Every line below that holds "vertical" must be copied.
━━ Records for this exercise ━━
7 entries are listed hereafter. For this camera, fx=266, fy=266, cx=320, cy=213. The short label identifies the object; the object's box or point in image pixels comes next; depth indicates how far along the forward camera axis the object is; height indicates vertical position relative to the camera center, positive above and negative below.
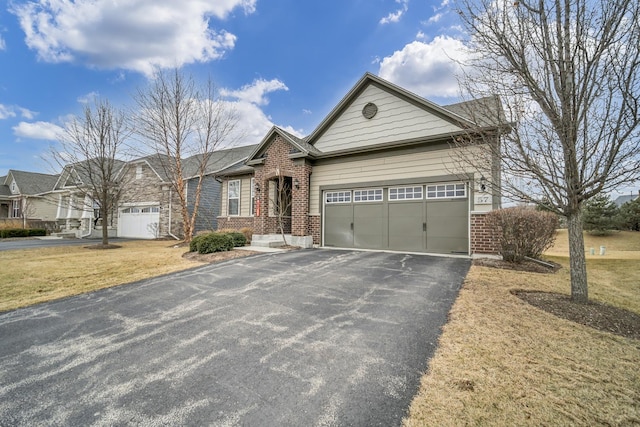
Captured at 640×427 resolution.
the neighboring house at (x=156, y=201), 19.80 +1.48
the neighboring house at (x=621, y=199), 42.21 +3.58
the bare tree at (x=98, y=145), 14.21 +4.08
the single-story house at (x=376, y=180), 9.40 +1.68
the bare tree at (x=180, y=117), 14.85 +5.93
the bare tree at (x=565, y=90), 3.91 +2.08
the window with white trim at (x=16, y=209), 29.42 +1.23
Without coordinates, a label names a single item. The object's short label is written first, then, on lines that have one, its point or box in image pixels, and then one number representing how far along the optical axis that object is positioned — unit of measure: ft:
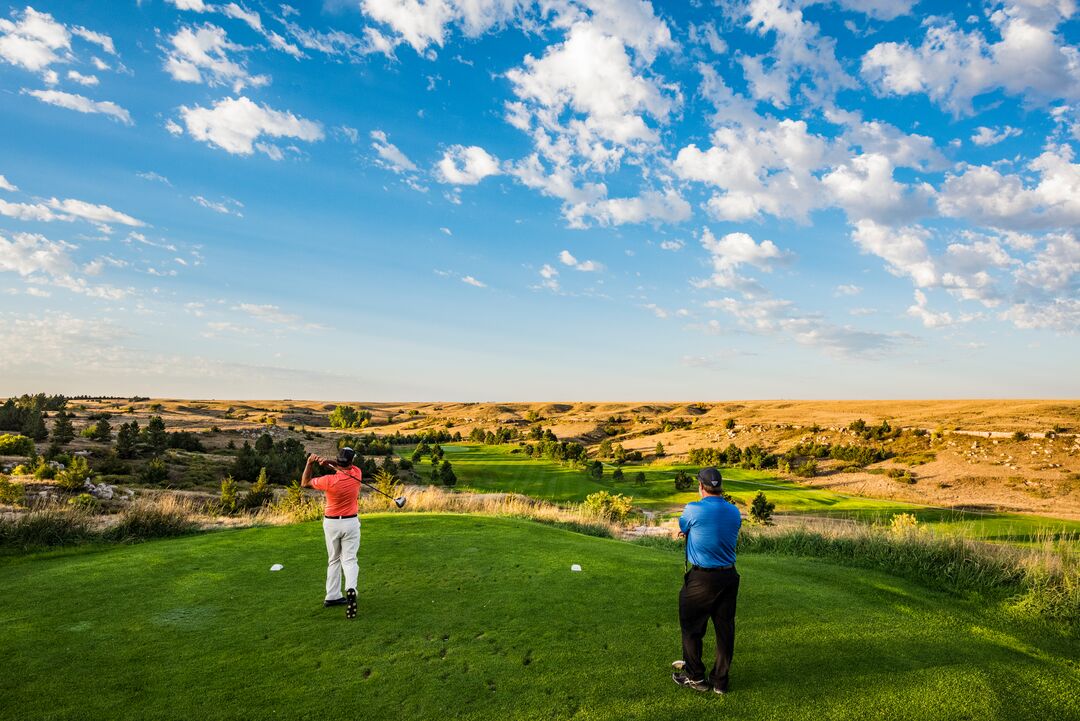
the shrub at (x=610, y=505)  88.85
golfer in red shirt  24.93
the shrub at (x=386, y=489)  60.54
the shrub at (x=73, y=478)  74.54
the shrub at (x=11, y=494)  59.57
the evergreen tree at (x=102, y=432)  144.47
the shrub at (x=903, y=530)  40.96
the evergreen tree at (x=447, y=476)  147.84
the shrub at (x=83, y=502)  46.93
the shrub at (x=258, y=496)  80.53
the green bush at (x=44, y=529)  37.84
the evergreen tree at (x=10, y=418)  150.20
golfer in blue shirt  18.08
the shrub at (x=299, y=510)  50.70
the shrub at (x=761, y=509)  104.78
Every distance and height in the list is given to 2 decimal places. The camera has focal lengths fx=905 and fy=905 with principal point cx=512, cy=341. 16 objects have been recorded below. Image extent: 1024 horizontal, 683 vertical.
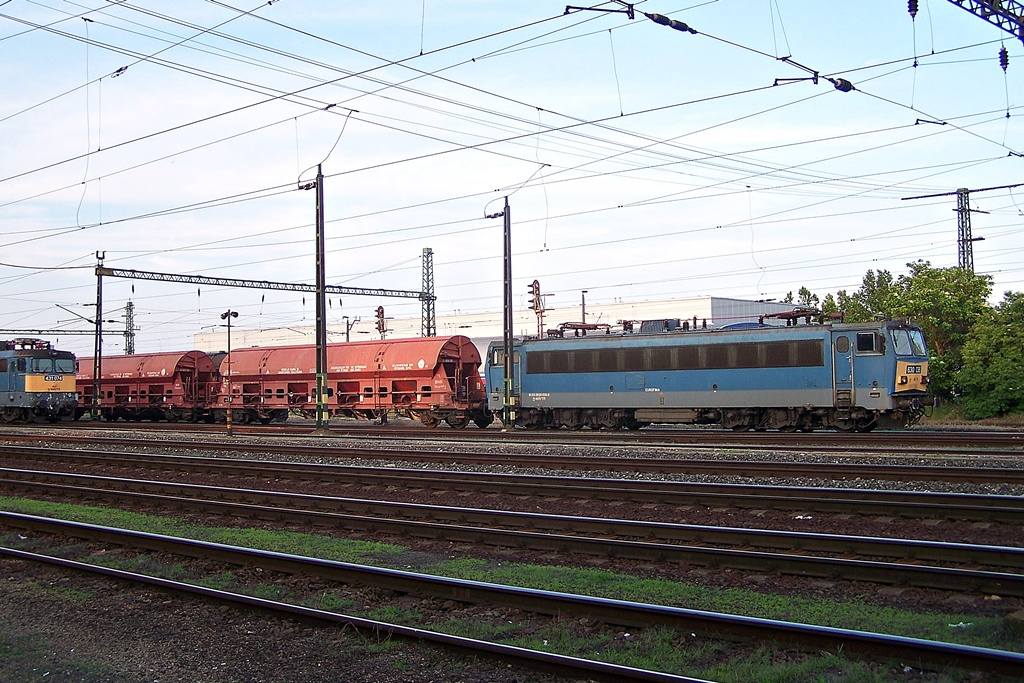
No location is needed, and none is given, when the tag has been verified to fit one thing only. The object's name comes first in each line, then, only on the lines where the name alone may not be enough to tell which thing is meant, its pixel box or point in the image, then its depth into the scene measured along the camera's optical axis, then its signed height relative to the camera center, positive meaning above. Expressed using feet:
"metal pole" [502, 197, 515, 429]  106.83 +4.53
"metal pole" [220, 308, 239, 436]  123.03 +10.17
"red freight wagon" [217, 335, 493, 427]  118.42 +0.81
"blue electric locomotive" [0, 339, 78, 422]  145.89 +2.02
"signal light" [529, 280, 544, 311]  168.47 +16.70
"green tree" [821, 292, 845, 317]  170.75 +13.77
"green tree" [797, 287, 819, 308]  196.27 +17.59
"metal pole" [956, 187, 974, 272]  121.39 +19.91
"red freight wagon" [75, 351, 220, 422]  146.30 +0.77
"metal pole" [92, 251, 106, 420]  150.92 +4.74
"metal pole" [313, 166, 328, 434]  102.12 +6.64
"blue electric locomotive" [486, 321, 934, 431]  88.38 +0.16
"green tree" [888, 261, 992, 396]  124.98 +9.41
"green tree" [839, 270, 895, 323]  142.20 +14.44
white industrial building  289.33 +21.74
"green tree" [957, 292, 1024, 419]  113.39 +0.73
━━━
▸ Completed task:
7 entries are listed hereafter. For this camera, fx=266, fy=266, cx=320, cy=213. The short label identifies the object; the object's box or point in image pixels comes next; depth indicates how far along the forward camera axis the object is; height indicates vertical position relative to the camera center, positive above and negative below.
Every distance and height in the list is given to 2 decimal places. The camera has focal lengths fx=905 and fy=905 with principal point cx=512, cy=341. 16 objects have been recorded below. Image extent: 1024 horizontal, 683 vertical.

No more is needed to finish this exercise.